Clinical Research Directory

Inclusion Criteria: * Competent to comprehend, sign, and date an independent ethics committee/institutional review board/research ethics board (IEC/IRB/REB) approved informed consent form. * Male or female subjects aged 18 to 75 years (including 18 and 75 years). * ECOG 0-1. * Histopathological diagnosed triple-negative breast cancer. * Patient has previously received taxane-based chemotherapy with or without immunotherapy and an antibody-drug conjugate with a topoisomerase inhibitor payload. * Suitable for one of active comparator chemotherapy assessed by investigator. * An archival tumor tissue sample or a fresh tissue sample should be provided. * Life expectancy of ≥ 12 weeks. * Subjects must have measurable disease according to RECIST (version 1.1). * Adequate organ functions. * Sexually active fertile participants, and their partners, must agree to use methods of contraception during the study and at least 6 months after termination of study therapy.

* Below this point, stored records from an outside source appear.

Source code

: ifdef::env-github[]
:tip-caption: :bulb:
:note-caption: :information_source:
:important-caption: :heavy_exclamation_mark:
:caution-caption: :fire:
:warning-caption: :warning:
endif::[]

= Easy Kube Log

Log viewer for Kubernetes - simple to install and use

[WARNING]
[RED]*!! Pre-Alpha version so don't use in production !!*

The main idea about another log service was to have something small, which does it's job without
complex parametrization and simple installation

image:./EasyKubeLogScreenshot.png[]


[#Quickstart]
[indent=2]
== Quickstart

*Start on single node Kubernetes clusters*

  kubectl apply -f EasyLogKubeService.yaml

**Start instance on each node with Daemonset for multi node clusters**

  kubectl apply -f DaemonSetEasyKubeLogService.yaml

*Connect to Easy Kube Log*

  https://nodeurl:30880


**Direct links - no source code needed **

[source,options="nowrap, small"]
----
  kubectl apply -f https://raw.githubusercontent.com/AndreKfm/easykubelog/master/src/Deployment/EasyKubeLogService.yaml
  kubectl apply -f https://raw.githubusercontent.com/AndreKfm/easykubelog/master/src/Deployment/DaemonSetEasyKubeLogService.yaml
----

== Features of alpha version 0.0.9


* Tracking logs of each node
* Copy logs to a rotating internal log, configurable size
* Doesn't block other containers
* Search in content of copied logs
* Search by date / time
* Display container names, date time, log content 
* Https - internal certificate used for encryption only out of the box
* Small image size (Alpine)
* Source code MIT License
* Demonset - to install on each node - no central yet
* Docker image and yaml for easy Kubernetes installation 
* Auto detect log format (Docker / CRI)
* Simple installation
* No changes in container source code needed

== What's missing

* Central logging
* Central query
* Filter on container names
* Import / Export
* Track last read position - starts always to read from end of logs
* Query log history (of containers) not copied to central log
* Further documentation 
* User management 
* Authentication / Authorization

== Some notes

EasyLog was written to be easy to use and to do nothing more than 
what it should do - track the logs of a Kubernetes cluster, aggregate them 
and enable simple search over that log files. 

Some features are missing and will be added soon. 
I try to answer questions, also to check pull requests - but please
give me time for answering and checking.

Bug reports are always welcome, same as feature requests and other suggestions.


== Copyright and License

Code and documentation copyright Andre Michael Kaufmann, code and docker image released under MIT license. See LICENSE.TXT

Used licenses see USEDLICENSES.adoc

Exclusion Criteria: * Preexisting treatment related toxicity Grade ≥ 2 and Grade ≥ 3 immune related adverse reactions. * Preexisting peripheral neuropathy Grade ≥ 2. * Hemoglobin A1C (HbA1c) ≥ 8%. * Has ocular conditions or symptoms that may increase the risk of the study. * History of ILD or pneumotitis, other severe or uncontrolled disease or central nervous system metastases and/or meningeal metastasis. * Previous medication does not meet the requirements. * Known sensitivity to any of the ingredients of the investigational product; History of drug abuse or mental illness. * Documented history of pulmonary embolism or clinically significant cardiac or cerebrovascular diseases . * Active autoimmune disease. * History of another malignancy . * Pleural, abdominal, or pericardial effusion with clinical symptoms or that require drainage treatment. * Not suitable to receive study treatment for other conditions as per investigator.